• EXERCISE DETAILS
Count how many lines below contain the word "center", then give that number alone.

• SUPPLIED INFORMATION
++++++++++

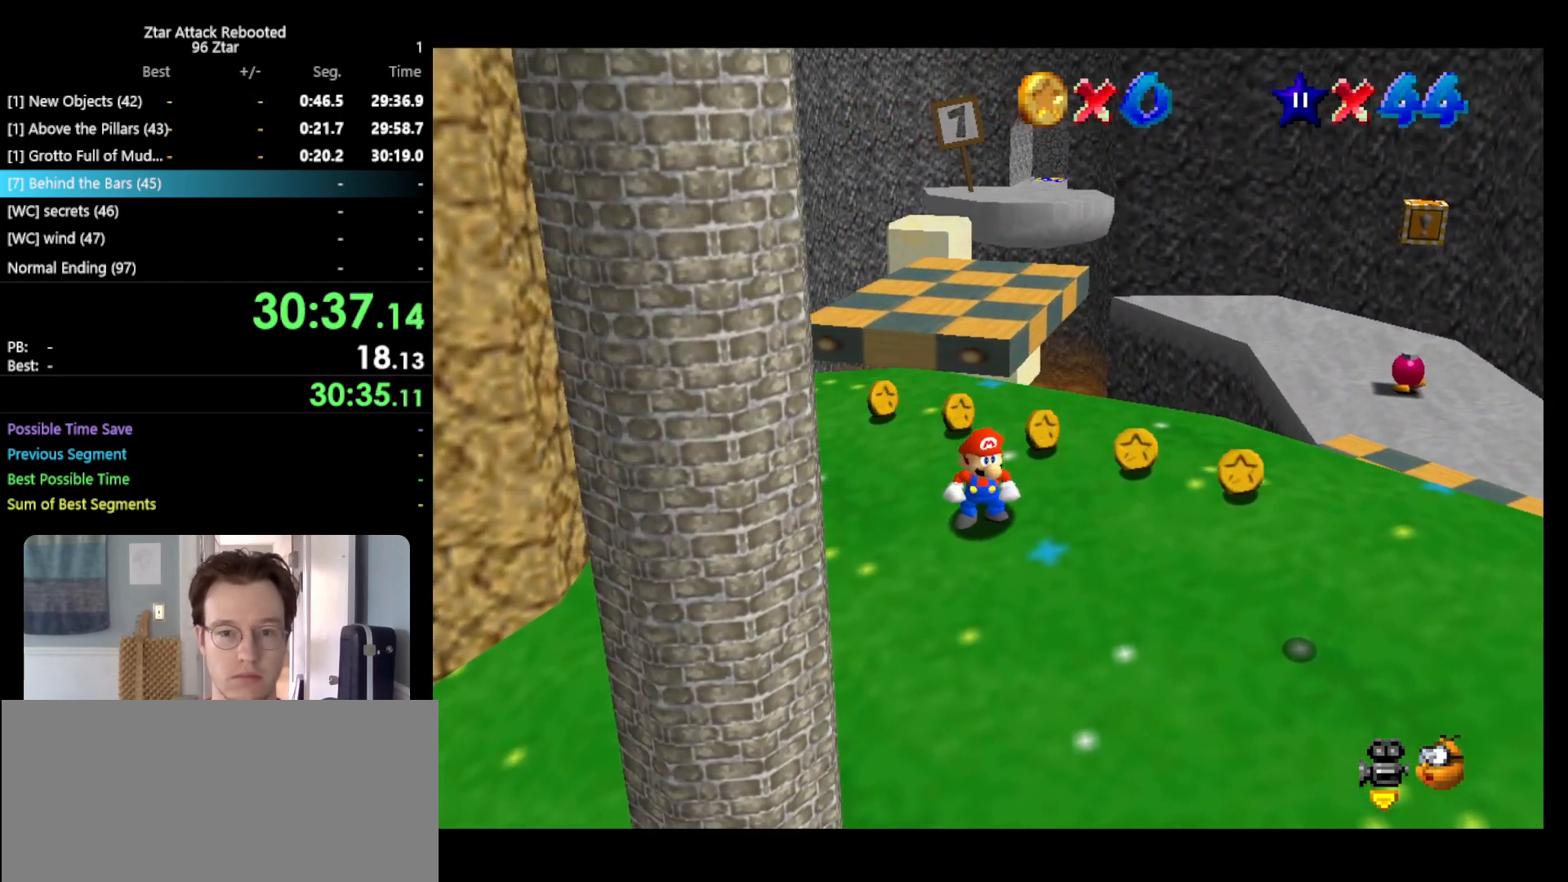
{"buttons": [], "left_stick": "center", "events": [[300, "left_stick", "down"], [367, "left_stick", "center"]]}
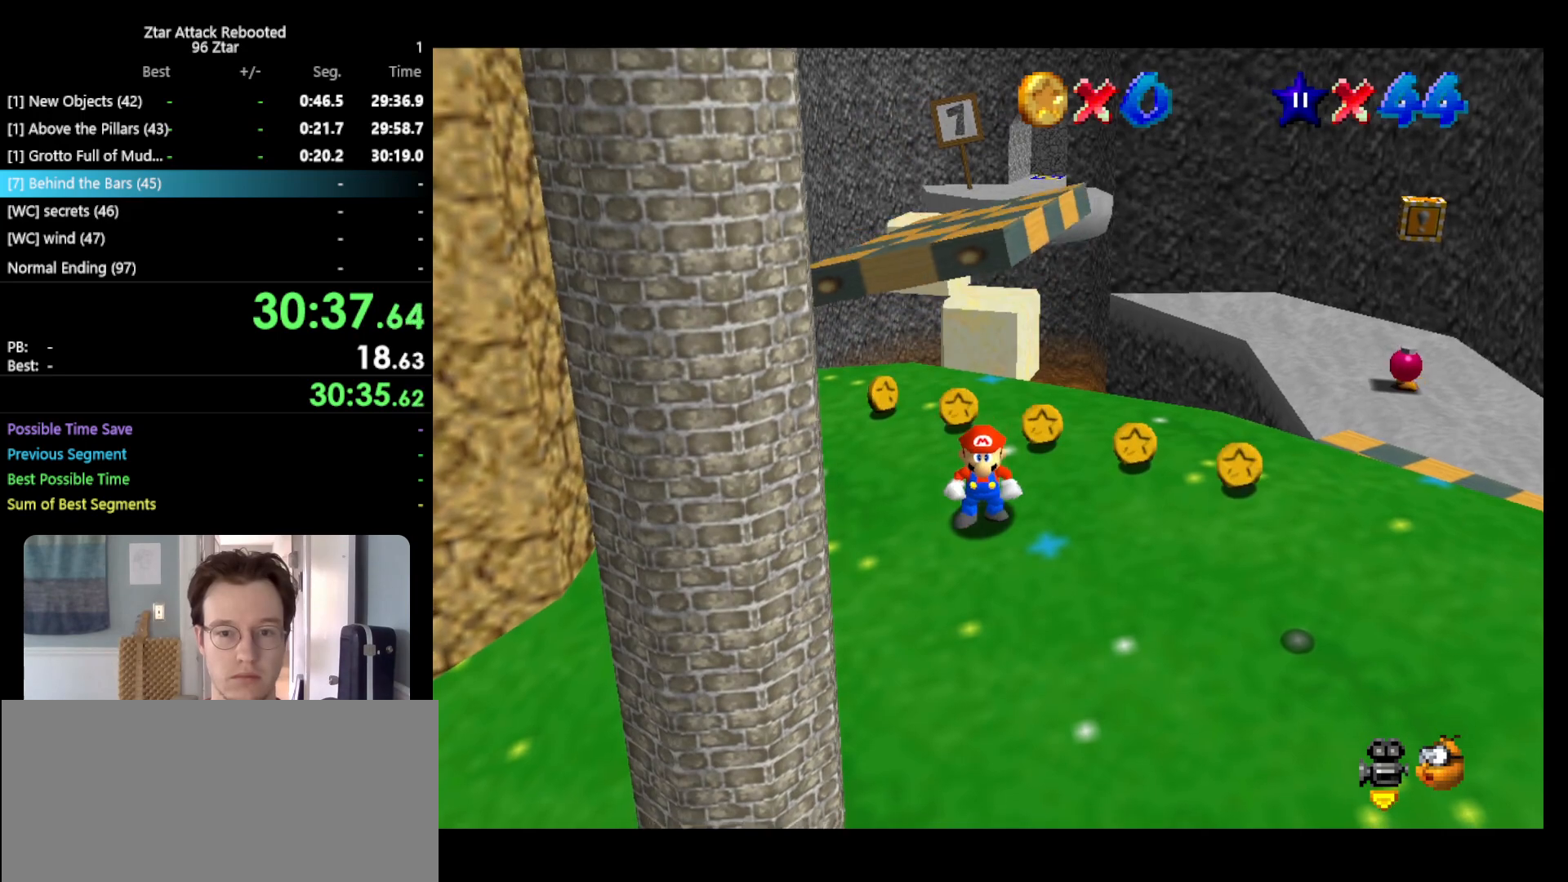
{"buttons": [], "left_stick": "center", "events": [[117, "A", "down"], [133, "left_stick", "up"], [167, "A", "up"], [350, "left_stick", "center"]]}
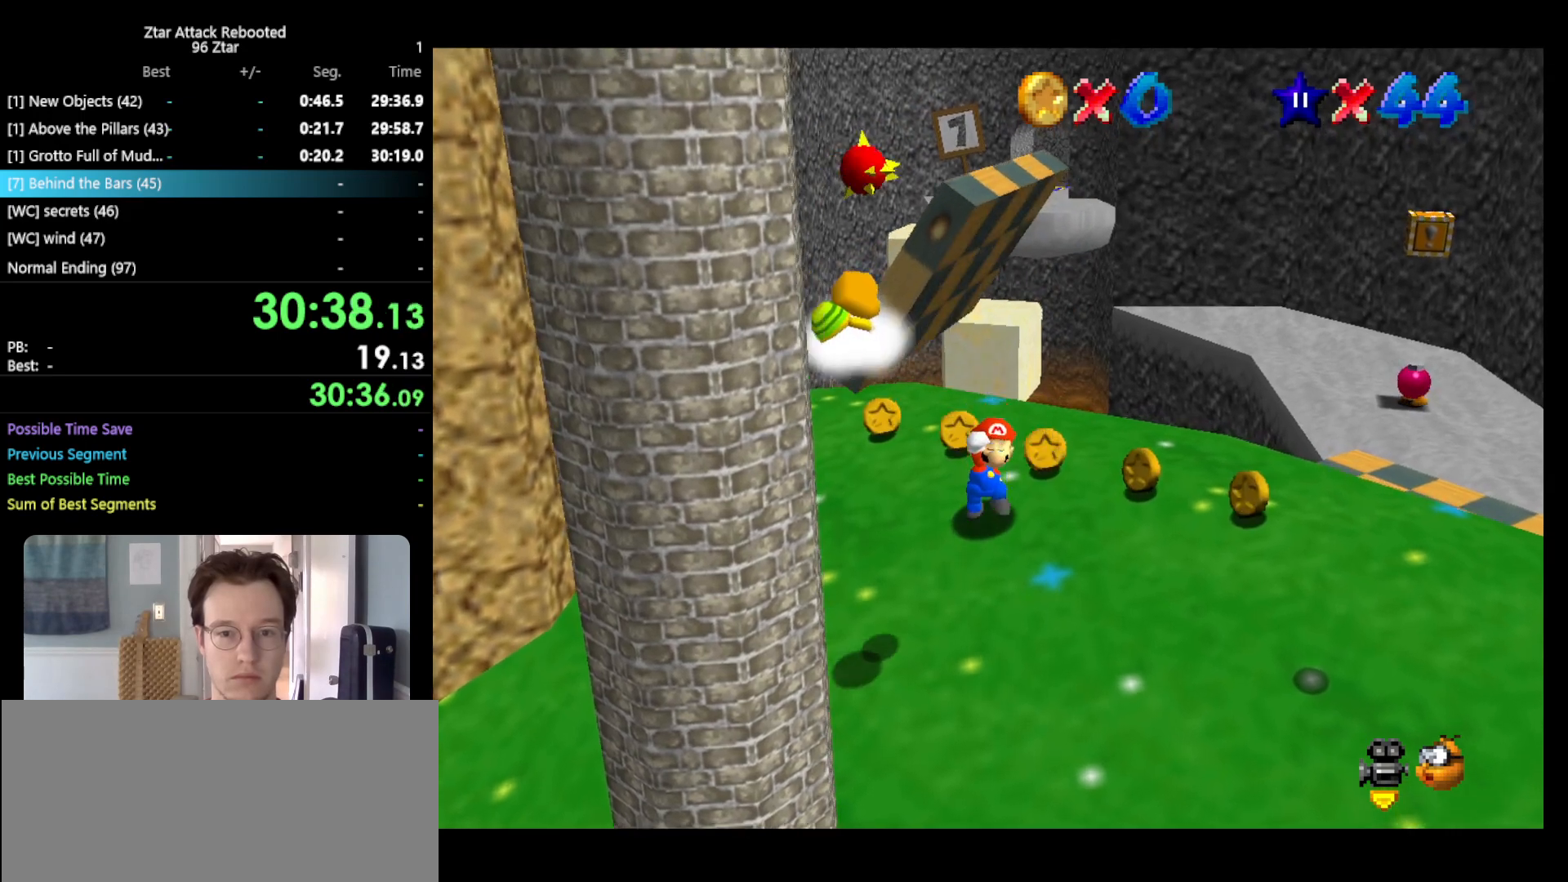
{"buttons": [], "left_stick": "down", "events": [[283, "left_stick", "down"]]}
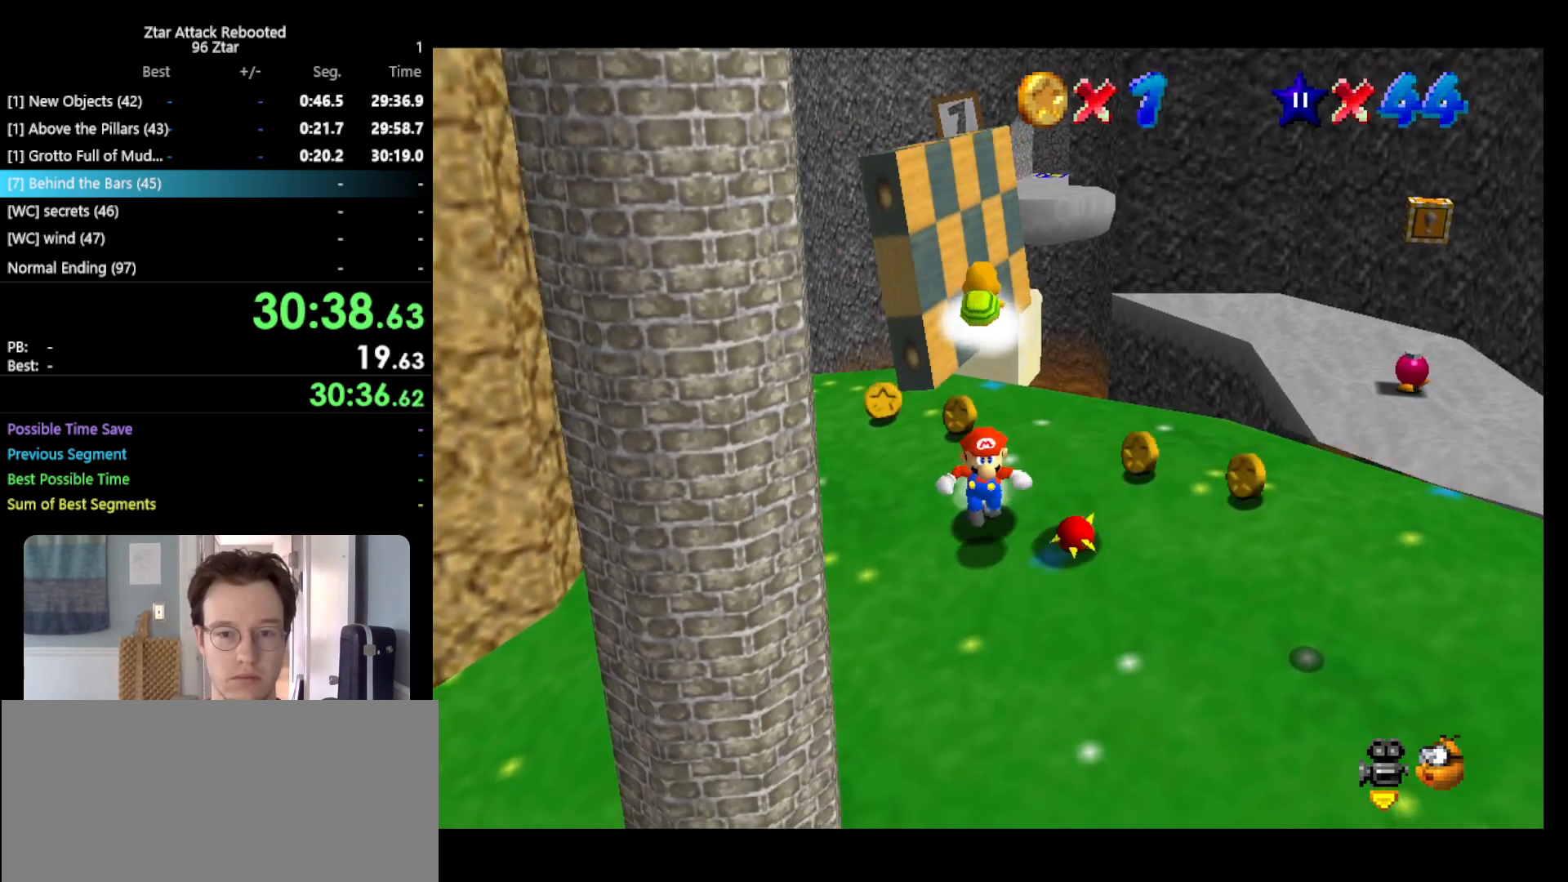
{"buttons": ["Z"], "left_stick": "up", "events": [[67, "Z", "down"], [83, "A", "down"], [117, "left_stick", "up"], [217, "A", "up"]]}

++++++++++

• ANSWER BOX
2